Einen wichtigen Beitrag zur Begleitung Betroffener und deren Angehöriger bieten Selbsthilfegruppen. Im Bundesverband der Rehabilitation der Aphasiker e. V. sind Landesverbände zusammengefasst, die mit örtlichen Gruppen in regional unterschiedlichem Angebot „Hilfe zur Selbsthilfe“ anbieten.[14]
Visuelle Szenenbilder bestehen aus Textboxen und persönlichen Bildern. Sie werden verwendet, um persönliche Gespräche zu führen und sollen dem Betroffenen das Erzählen von persönlichen Inhalten erleichtern.[15]

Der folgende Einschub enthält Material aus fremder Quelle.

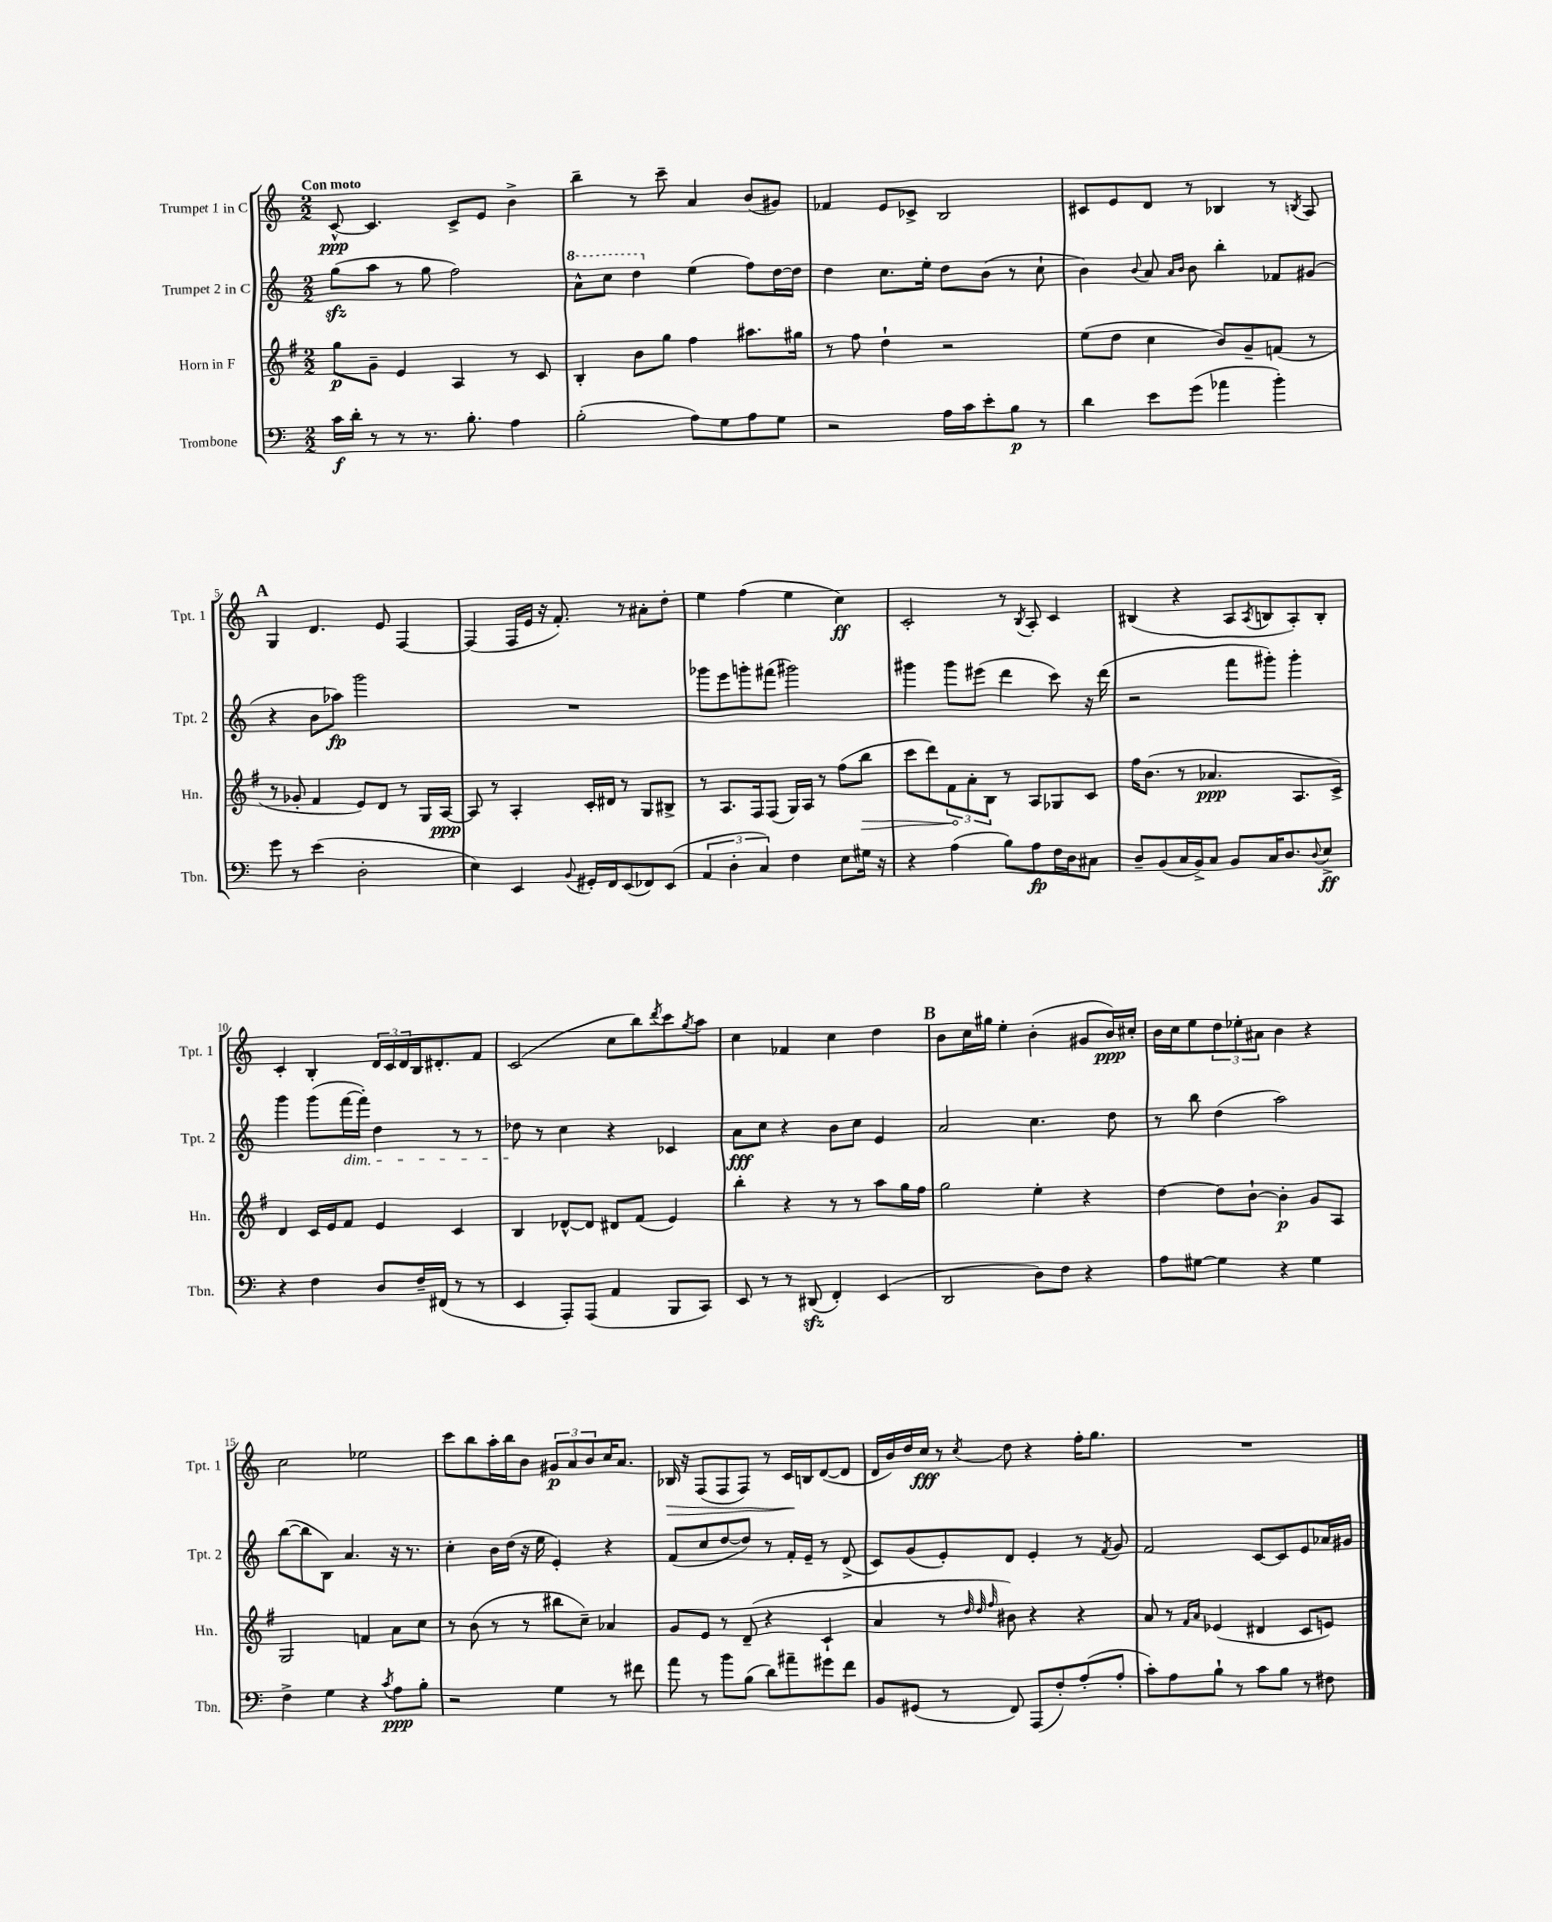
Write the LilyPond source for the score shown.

<<
\new StaffGroup <<
\new Staff = "s0" \with { instrumentName = "Trumpet 1 in C" shortInstrumentName = "Tpt. 1" } {
    \clef treble \key c \major \numericTimeSignature \time 2/2 \tempo "Con moto"
    c'8~-^\ppp c'4. c'8-> e'8 b'4-> |
    b''4-- r8 c'''8-- a'4 b'8( gis'8) |
    fes'4 e'8 ces'8-> b2 |
    cis'8 e'8 d'8 r8 bes4 r8 \acciaccatura { b8 } a8 |
    \mark \markup { \bold "A" } g4 d'4. e'8 f4~ |
    f4( f16 e'16 r16 f'8.-.) r8 ais'8-. d''8-. |
    e''4 f''4( e''4 c''4\ff) |
    c'2-. r8 \acciaccatura { b8 } a8-. c'4 |
    bis4( r4 a8 \acciaccatura { a8 } b8 a8-.) b8-. |
    c'4-. b4-. \tuplet 3/2 { d'16 c'16 d'16 } b16 dis'8.-. f'8 |
    c'2( c''8 b''8) \acciaccatura { d'''8 } c'''8 \acciaccatura { g''8 } a''8 |
    c''4 fes'4 c''4 d''4 |
    \mark \markup { \bold "B" } b'8 c''16 gis''16 e''4-. b'4-.( gis'8 b'16\ppp) cis''16-. |
    b'16 c''16 e''8 \tuplet 3/2 { d''8 ees''8-. ais'8 } b'4 r4 |
    c''2 ees''2 |
    c'''8 b''8 a''16-. b''16 b'8 \tuplet 3/2 { gis'8\p a'8 b'8 } c''16 a'8. |
    bes16\> r16 f8( f8 f8) r8 c'16\! b16 d'8~( d'8 |
    d'16 b'16) d''16 c''16\fff r8 \acciaccatura { c''8 } d''8 r4 f''16-. g''8. |
    R1 \bar "|." |
}
\new Staff = "s1" \with { instrumentName = "Trumpet 2 in C" shortInstrumentName = "Tpt. 2" } {
    \clef treble \key c \major \numericTimeSignature \time 2/2
    g''8\sfz( a''8 r8 g''8 f''2) |
    \ottava #1 a''8-^ c'''8 d'''4 \ottava #0 e''4( f''8) d''16~ d''16 |
    d''4 c''8. e''16-. d''8 b'8( r8 c''8-! |
    b'4) \appoggiatura { b'8 } a'8 \grace { a'16 b'16 } b'8 b''4-. fes'8 gis'8( |
    \mark \markup { \bold "A" } r4 b'8 aes''8\fp) g'''2 |
    R1 |
    ges'''8 e'''8 g'''8-. fis'''8( gis'''2) |
    gis'''4 gis'''8 eis'''8( d'''4 c'''8) r16 d'''16( |
    r2 f'''8 gis'''8-.) gis'''4-. |
    g'''4 g'''8( f'''16~\dim f'''16-.) d''4 r8 r8 |
    des''8\! r8 c''4 r4 ces'4 |
    a'8\fff c''8 r4 b'8 c''8 e'4 |
    \mark \markup { \bold "B" } a'2 c''4. d''8 |
    r8 b''8 d''4( a''2) |
    b''8~( b''8 b8) a'4. r16 r8. |
    c''4-. b'16 d''16( r16 e''16 e'4-.) r4 |
    f'8( c''8 d''8~ d''8) r8 f'16-. e'16-- r8 d'8->( |
    c'8) g'8( e'8-.) d'8 e'4-. r8 \acciaccatura { f'8 } g'8 |
    f'2 c'8~ c'8 e'8 aes'16 gis'16 \bar "|." |
}
\new Staff = "s2" \with { instrumentName = "Horn in F" shortInstrumentName = "Hn." } {
    \clef treble \key g \major \numericTimeSignature \time 2/2
    g''8\p g'8-- e'4 a4 r8 c'8 |
    b4-. b'8 g''8 fis''4 ais''8. gis''16 |
    r8 fis''8 d''4-! r2 |
    e''8( d''8 c''4 b'8) g'8-- f'8( r8 |
    \mark \markup { \bold "A" } r8 ges'8-. fis'4 e'8) d'8 r8 g16 a16~\ppp |
    a8 r8 a4-. c'16-. dis'16 r8 g8 bis8-> |
    r8 a8. fis16 fis8( g16) a16 r8 fis''8( \once \override Hairpin.circled-tip = ##t b''8\> |
    c'''8 d'''8) \tuplet 3/2 { fis'8\! a'8-. b8 } r8 a8 ges8 c'8 |
    fis''16 b'8.( r8 aes'4.\ppp a8. c'16->) |
    d'4 c'16 e'16 fis'8 e'4 c'4 |
    b4 des'8~-^ des'8 dis'8 fis'8( e'4) |
    b''4-. r4 r8 r8 a''8 g''16 fis''16 |
    \mark \markup { \bold "B" } g''2 e''4-. r4 |
    d''4~ d''8 b'8~-! b'4-.\p g'8 a8 |
    g2 f'4 a'8 c''8 |
    r8 b'8( r8 r8 bis''8 c''8--) aes'4 |
    g'8 e'8 r8 d'8--( r4 c'4-! |
    a'4 r8 \grace { d''32 d''32 fis''32 } bis'8) r4 r4 |
    a'8 r8 \grace { fis'16 a'16 } ees'4( dis'4 c'8 e'8) \bar "|." |
}
\new Staff = "s3" \with { instrumentName = "Trombone" shortInstrumentName = "Tbn." } {
    \clef bass \key c \major \numericTimeSignature \time 2/2
    c'16\f d'16-. r8 r8 r8. b8.-. a4 |
    b2-.( a8) g8 a8 g8 |
    r2 a16 c'16 e'8-. b8\p r8 |
    d'4 e'8 g'8( aes'4 b'4-.) |
    \mark \markup { \bold "A" } g'8 r8 e'4( d2-. |
    e4) e,4 \appoggiatura { b,8 } gis,16-. f,16 e,8( fes,8) e,8( |
    \tuplet 3/2 { a,4 d4-. c4) } f4 e8 gis16 r16 |
    r4 a4( b8) a8\fp f16 d16 cis8 |
    d8-- b,8( c16 b,16->) c8 b,8 c16 d8. \appoggiatura { d8 } e8->\ff |
    r4 f4 d8 f16-- fis,16( r8 r8 |
    e,4 a,,8-.) a,,8( a,4 b,,8 c,8) |
    e,8 r8 r8 dis,8\sfz( f,4-.) e,4( |
    \mark \markup { \bold "B" } d,2 d8) f8 r4 |
    a8 gis8~ gis4 r4 gis4 |
    f4-> g4 r4 \acciaccatura { c'8 } a8\ppp b8-. |
    r2 g4 r8 fis'8 |
    a'8 r8 b'8 b8( d'8) ais'8-- gis'8 f'8 |
    b,8 gis,8( r8 f,8) a,,8( f8-.) a8-.( a8-. |
    c'8-.) a8 b8-! r8 c'8 b8 r8 fis8 \bar "|." |
}
>>
>>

Beim Talking Mats werden Symbole von Tätigkeiten und Gegenständen auf einer Matte platziert. Die Aphasiker sortieren die Symbole unter sogenannten Optionskarten. Diese stellen die Antwortmöglichkeiten auf eine Frage dar, wie zum Beispiel Ja oder Nein, Gut oder Schlecht. Dadurch hat der Betroffene die Möglichkeit, sich mitzuteilen, über das eigene Leben nachzudenken und die Zukunft selbst zu planen. Es kann von Fachpersonen (zum Beispiel in der Ergotherapie oder Logopädie) oder im privaten Umfeld genutzt werden.[16]